Empresa e lar se mesclam

Marcelo Medeiros, diretor-executivo da Dell, informa que a tecnologia está cada vez mais enraizada no setor pessoal e no profissional, criando assim um novo ambiente compartilhado. “A vida pessoal e o trabalho se mesclam cada vez mais”, diz Medeiros.

Está se tornando comum as pessoas levarem os dispositivos domésticos para o trabalho ou o contrário. Esse fenômeno é conhecido como BYOD – Bring Your Own Device (Traga Seu Próprio Dispositivo). No país, 55% dos funcionários usam equipamentos pessoais para trabalhar e 56% acessam a rede corporativa a partir deles.

Ao permitir que os profissionais levem seus próprios aparelhos para o trabalho, isso reduz a pressão dos gestores de TI em relação a fornecer as tecnologias que os colaboradores esperam na atualidade e no futuro.

Um fato alarmante é que os departamentos responsáveis pela infraestrutura tecnológica das empresas nem sempre se dão conta disso, o que pode acarretar em falhas de segurança e vazamentos de dados privados. Enquanto 54% das companhias do mundo permitem que os empregados utilizem equipamentos pessoais no trabalho, apenas 27% delas fornecem algum tipo de segurança para esses dispositivos.

O desktop comanda

Foi constatado no Global Evolving Workforce que o equipamento favorito no ambiente corporativo é o desktop. Por aqui, 83% dos funcionários disseram utilizar essa plataforma para o trabalho, sendo que 51% combinam esse modelo com outros aparelhos. Em segundo lugar na lista dos mais usados está o laptop (37%), seguido de perto pelo smartphone (31%). Já os tablets e os equipamentos 2 em 1 são usados, respectivamente, por 16% e 17%.

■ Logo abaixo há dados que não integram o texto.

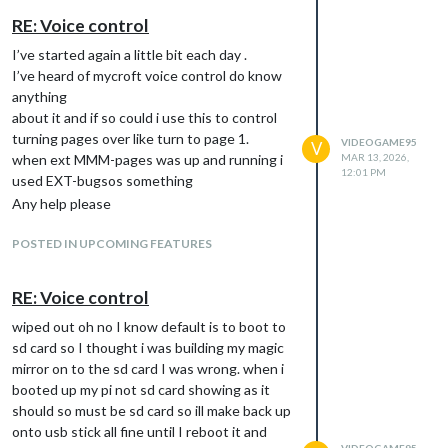
RE: Voice control
I’ve started again a little bit each day .
I’ve heard of mycroft voice control do know
anything
about it and if so could i use this to control
turning pages over like turn to page 1.
VIDEOGAME95
V
when ext MMM-pages was up and running i
MAR 13, 2026,
12:01 PM
used EXT-bugsos something
Any help please
POSTED IN UPCOMING FEATURES
RE: Voice control
wiped out oh no I know default is to boot to
sd card so I thought i was building my magic
mirror on to the sd card I was wrong. when i
booted up my pi not sd card showing as it
should so must be sd card so ill make back up
onto usb stick all fine until I reboot it and
VIDEOGAME95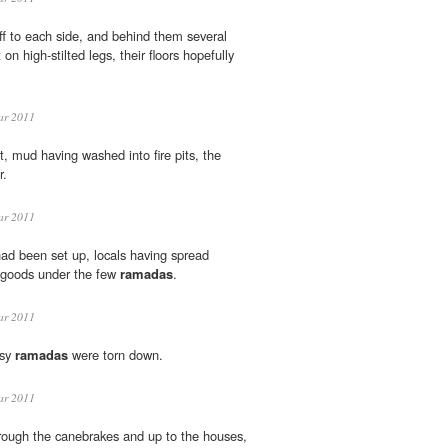
f to each side, and behind them several
on high-stilted legs, their floors hopefully
ar 2011
 mud having washed into fire pits, the
r.
ar 2011
ad been set up, locals having spread
r goods under the few
ramadas
.
ar 2011
msy
ramadas
were torn down.
ar 2011
ough the canebrakes and up to the houses,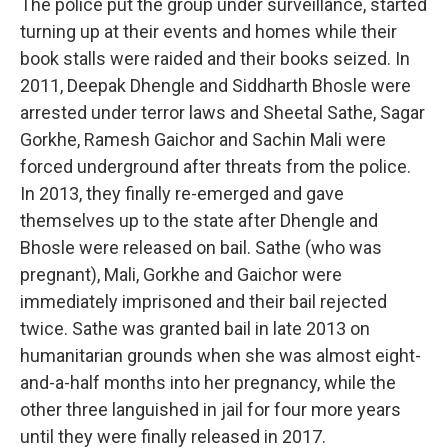
The police put the group under surveillance, started
turning up at their events and homes while their
book stalls were raided and their books seized. In
2011, Deepak Dhengle and Siddharth Bhosle were
arrested under terror laws and Sheetal Sathe, Sagar
Gorkhe, Ramesh Gaichor and Sachin Mali were
forced underground after threats from the police.
In 2013, they finally re-emerged and gave
themselves up to the state after Dhengle and
Bhosle were released on bail. Sathe (who was
pregnant), Mali, Gorkhe and Gaichor were
immediately imprisoned and their bail rejected
twice. Sathe was granted bail in late 2013 on
humanitarian grounds when she was almost eight-
and-a-half months into her pregnancy, while the
other three languished in jail for four more years
until they were finally released in 2017.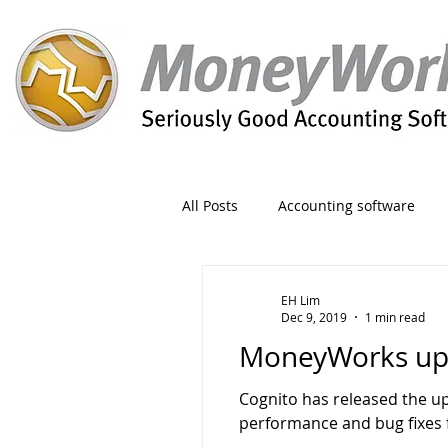
All Posts
Accounting software
Orders
Form
Migration
EH Lim
Dec 9, 2019
1 min read
MoneyWorks upd
Reporting
Period
Admin
Cognito has released the u
performance and bug fixes f
Invoice
Discount
Greet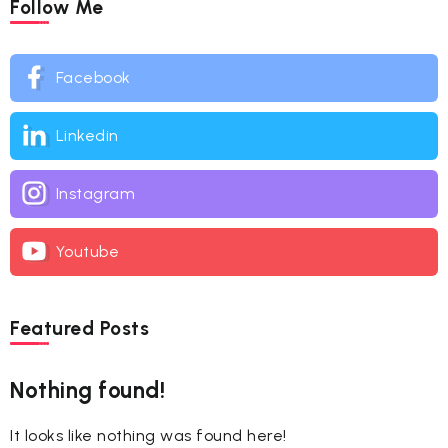
Follow Me
Facebook
Linkedin
Instagram
Youtube
Featured Posts
Nothing found!
It looks like nothing was found here!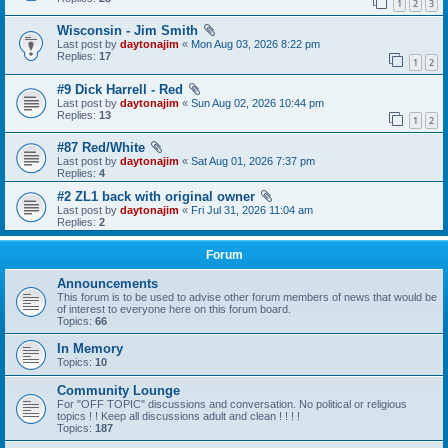
1
2
3
Wisconsin - Jim Smith
Last post by
daytonajim
«
Mon Aug 03, 2026 8:22 pm
Replies:
17
1
2
#9 Dick Harrell - Red
Last post by
daytonajim
«
Sun Aug 02, 2026 10:44 pm
Replies:
13
1
2
#87 Red/White
Last post by
daytonajim
«
Sat Aug 01, 2026 7:37 pm
Replies:
4
#2 ZL1 back with original owner
Last post by
daytonajim
«
Fri Jul 31, 2026 11:04 am
Replies:
2
Forum
Announcements
This forum is to be used to advise other forum members of news that would be
of interest to everyone here on this forum board.
Topics:
66
In Memory
Topics:
10
Community Lounge
For "OFF TOPIC" discussions and conversation. No political or religious
topics ! ! Keep all discussions adult and clean ! ! ! !
Topics:
187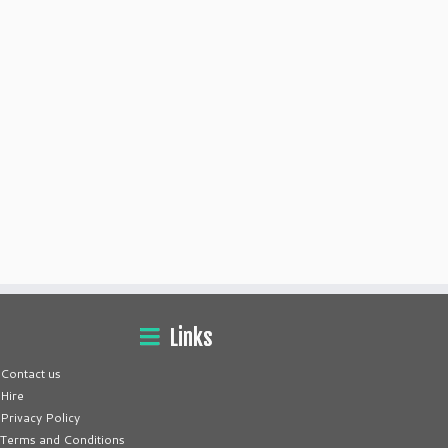
Links
Contact us
Hire
Privacy Policy
Terms and Conditions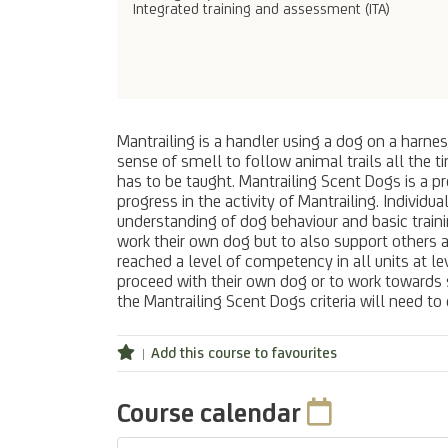
Integrated training and assessment (ITA)
Mantrailing is a handler using a dog on a harnes
sense of smell to follow animal trails all the t
has to be taught. Mantrailing Scent Dogs is a p
progress in the activity of Mantrailing. Individ
understanding of dog behaviour and basic train
work their own dog but to also support others a
reached a level of competency in all units at le
proceed with their own dog or to work towards su
the Mantrailing Scent Dogs criteria will need t
Add this course to favourites
Course calendar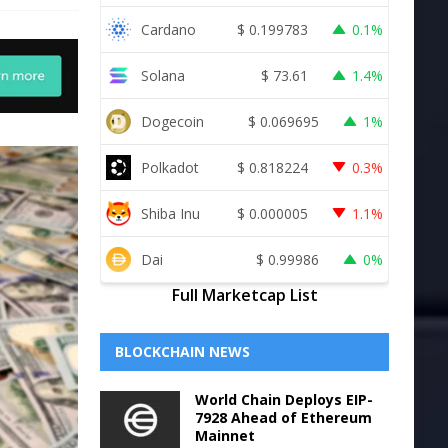
Cardano
$
0.199783
0.1%
Solana
$
73.61
1.4%
Dogecoin
$
0.069695
1%
Polkadot
$
0.818224
0.3%
Shiba Inu
$
0.000005
1.1%
Dai
$
0.99986
0%
Full Marketcap List
BLOCKCHAIN NEWS
World Chain Deploys EIP-
7928 Ahead of Ethereum
Mainnet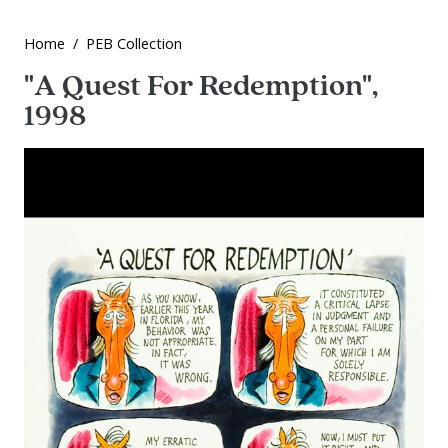
Home
PEB Collection
"A Quest For Redemption",
1998
Image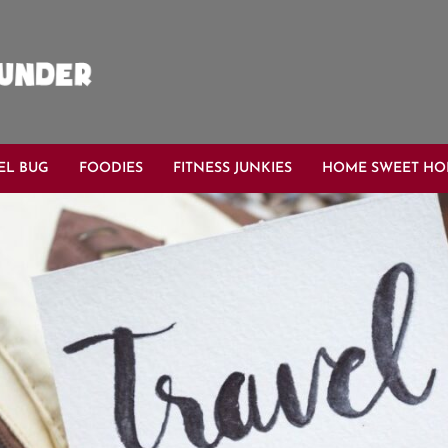
EL BUG
FOODIES
FITNESS JUNKIES
HOME SWEET H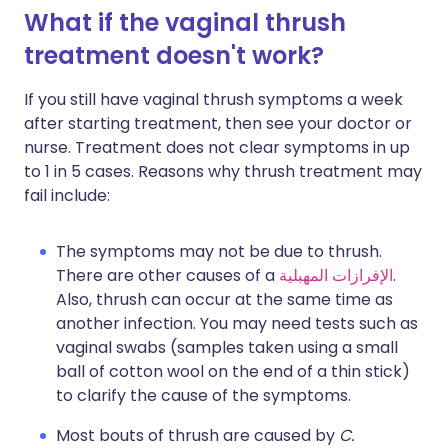
What if the vaginal thrush
treatment doesn't work?
If you still have vaginal thrush symptoms a week
after starting treatment, then see your doctor or
nurse. Treatment does not clear symptoms in up
to 1 in 5 cases. Reasons why thrush treatment may
fail include:
The symptoms may not be due to thrush.
There are other causes of a
الإفرازات المهبلية
.
Also, thrush can occur at the same time as
another infection. You may need tests such as
vaginal swabs (samples taken using a small
ball of cotton wool on the end of a thin stick)
to clarify the cause of the symptoms.
Most bouts of thrush are caused by
C.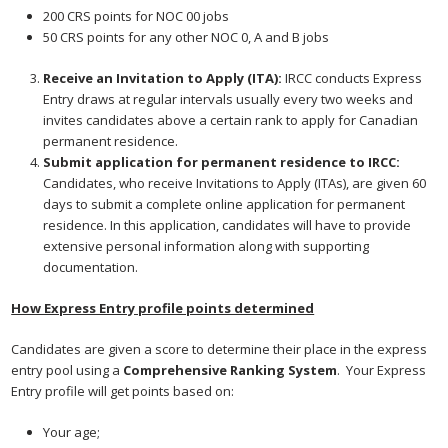
200 CRS points for NOC 00 jobs
50 CRS points for any other NOC 0, A and B jobs
Receive an Invitation to Apply (ITA):
IRCC conducts Express
Entry draws at regular intervals usually every two weeks and
invites candidates above a certain rank to apply for Canadian
permanent residence.
Submit application for permanent residence to IRCC:
Candidates, who receive Invitations to Apply (ITAs), are given 60
days to submit a complete online application for permanent
residence. In this application, candidates will have to provide
extensive personal information along with supporting
documentation.
How Express Entry profile points determined
Candidates are given a score to determine their place in the express
entry pool using a
Comprehensive Ranking System
. Your Express
Entry profile will get points based on:
Your age;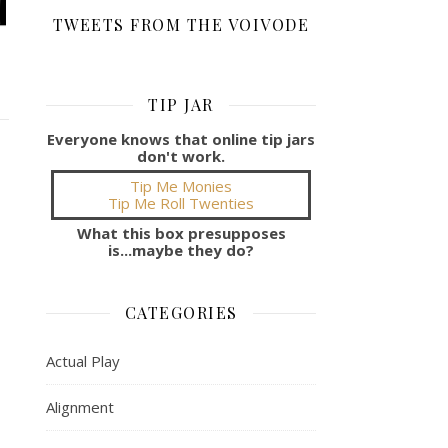
TWEETS FROM THE VOIVODE
TIP JAR
Everyone knows that online tip jars
don't work.
Tip Me Monies
Tip Me Roll Twenties
What this box presupposes
is...maybe they do?
CATEGORIES
Actual Play
Alignment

O tablet vai substituir o notebook?

Segundo 80% dos entrevistados, sim. A maioria acredita que, em algum momento, o tablet conseguirá sobrepujar os notebooks. Já 42% creem que o futuro da tecnologia será a biometria, sendo utilizada como o principal método para realizar o acesso às empresas, substituindo senhas e crachás.

Em relação ao equilíbrio entre a tecnologia e as pessoas, 55% dos brasileiros defendem que os recursos tecnológicos são bons, porém algumas coisas precisam ser feitas por humanos. Além disso, 37% dos entrevistados disseram que os avanços nesse ramo estão crescendo mais rápido do que podemos lidar.

Embora 20% daqueles que responderam ao questionário afirmem que a tecnologia reduziu a importância das pessoas, 39% defendem que seu desenvolvimento é essencial para melhorar a vida de todos e 29% consideram que a maioria dos problemas pode ser resolvida com ela.